A week later I saw my mom, she was floating off a branch of the tree. I tugged at her foot and she simply spun a little. Her foot was stiff. As a child, I knew she had died. I don't like peaches. They separated me from my mom and sent me off. Months later, after staying in that one house where all the lonely children stayed my aunt came to pick me up. She asked me to live with her and I went. Her house was very big, blue and had no peach trees; I was very happy. But soon my aunt was sent to the hospital and never came back until I saw her in the casket; my uncle angrily tossed me back in the simple house I lived in and I stayed there a few hours until my neighbor came. I was saved.

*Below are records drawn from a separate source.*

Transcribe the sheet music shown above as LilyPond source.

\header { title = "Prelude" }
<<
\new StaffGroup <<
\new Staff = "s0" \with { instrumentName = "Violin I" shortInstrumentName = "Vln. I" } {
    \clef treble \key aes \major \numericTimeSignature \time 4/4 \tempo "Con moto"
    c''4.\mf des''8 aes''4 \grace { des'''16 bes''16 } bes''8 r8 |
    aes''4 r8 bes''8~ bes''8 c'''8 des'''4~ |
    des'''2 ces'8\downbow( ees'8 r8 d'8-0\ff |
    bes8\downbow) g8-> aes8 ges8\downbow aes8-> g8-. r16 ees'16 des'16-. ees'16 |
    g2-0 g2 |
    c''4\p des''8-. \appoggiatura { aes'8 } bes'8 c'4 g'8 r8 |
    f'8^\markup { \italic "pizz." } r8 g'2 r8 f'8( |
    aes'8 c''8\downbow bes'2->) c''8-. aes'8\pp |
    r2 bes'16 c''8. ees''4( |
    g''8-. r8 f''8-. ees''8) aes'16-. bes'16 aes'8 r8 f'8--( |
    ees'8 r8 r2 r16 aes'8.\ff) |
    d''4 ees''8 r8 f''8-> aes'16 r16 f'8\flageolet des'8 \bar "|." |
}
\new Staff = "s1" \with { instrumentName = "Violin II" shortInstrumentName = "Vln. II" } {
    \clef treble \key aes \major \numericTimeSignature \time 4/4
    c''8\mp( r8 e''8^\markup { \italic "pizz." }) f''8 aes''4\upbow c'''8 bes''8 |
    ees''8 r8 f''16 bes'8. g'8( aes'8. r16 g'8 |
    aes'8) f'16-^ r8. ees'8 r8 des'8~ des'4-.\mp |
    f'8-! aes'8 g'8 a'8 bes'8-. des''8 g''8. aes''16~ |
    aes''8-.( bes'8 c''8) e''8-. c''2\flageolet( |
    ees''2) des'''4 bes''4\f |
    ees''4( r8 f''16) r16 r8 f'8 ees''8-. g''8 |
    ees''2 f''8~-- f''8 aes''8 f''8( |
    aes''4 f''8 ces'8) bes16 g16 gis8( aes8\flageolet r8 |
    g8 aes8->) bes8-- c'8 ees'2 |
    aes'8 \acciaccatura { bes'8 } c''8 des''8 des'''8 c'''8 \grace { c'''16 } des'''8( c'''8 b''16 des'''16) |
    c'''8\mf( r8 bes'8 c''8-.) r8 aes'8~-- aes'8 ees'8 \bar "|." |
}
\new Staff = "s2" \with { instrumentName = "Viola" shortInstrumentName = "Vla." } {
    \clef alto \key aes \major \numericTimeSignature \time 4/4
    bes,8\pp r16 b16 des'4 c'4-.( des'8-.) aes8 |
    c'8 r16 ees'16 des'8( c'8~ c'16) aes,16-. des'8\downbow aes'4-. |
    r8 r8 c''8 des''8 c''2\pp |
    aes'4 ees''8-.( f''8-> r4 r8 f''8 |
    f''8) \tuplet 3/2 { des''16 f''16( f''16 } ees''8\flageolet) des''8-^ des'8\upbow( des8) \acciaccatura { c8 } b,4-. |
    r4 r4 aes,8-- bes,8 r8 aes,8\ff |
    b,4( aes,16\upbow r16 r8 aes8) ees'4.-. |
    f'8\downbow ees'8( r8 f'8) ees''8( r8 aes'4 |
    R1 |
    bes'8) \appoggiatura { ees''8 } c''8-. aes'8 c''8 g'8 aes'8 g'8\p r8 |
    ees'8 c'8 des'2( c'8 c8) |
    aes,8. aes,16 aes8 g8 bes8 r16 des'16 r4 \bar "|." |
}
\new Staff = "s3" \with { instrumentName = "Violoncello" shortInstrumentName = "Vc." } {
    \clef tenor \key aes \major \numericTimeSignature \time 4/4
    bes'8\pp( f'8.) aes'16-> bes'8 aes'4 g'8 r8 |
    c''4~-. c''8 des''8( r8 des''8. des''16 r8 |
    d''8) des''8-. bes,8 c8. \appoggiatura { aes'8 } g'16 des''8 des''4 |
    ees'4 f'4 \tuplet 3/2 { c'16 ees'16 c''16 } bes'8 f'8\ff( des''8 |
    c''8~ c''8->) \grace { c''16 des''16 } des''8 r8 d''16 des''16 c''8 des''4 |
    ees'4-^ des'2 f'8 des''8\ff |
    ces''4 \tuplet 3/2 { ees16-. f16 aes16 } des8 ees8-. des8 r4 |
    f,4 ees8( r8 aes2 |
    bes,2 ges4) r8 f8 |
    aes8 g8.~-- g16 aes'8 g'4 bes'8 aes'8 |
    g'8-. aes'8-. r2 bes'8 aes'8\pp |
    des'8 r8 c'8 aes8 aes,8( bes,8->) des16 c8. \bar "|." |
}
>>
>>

I eventually grew up in that house. I did not live there though, my life was in m,y neighbor's house, with his child, around my age, who was named Tom. Tom gave me life and while I spent my nights in torture, to try to heal myself from my backyards memento, I focused on the life in the daytime where I loved to hang out with Tom. Eventually, Tom's father told me I should continue my education and so I did. I did not only that but worked so I could eat my own food and pay my own bills. I fell in love with Tom and we got married. We moved to another city and as a memoir of my mother I planted a peach tree and surrounded it with chrysanthemums. I felt like good things had finally begun to happen. I had a child. I lost that child. Tom lost me. We lost each other. All that remained was the peach tree and myself. I then felt my mother's heart ache. I climbed up the tree and positioned the rope my mother had done so years ago. I then slid down and let myself drop. It was the end of my attempt on life. The peach tree stayed there. It eventually withered and the chrysanthemums died as well. I suppose the peach tree was my companion from the beginning.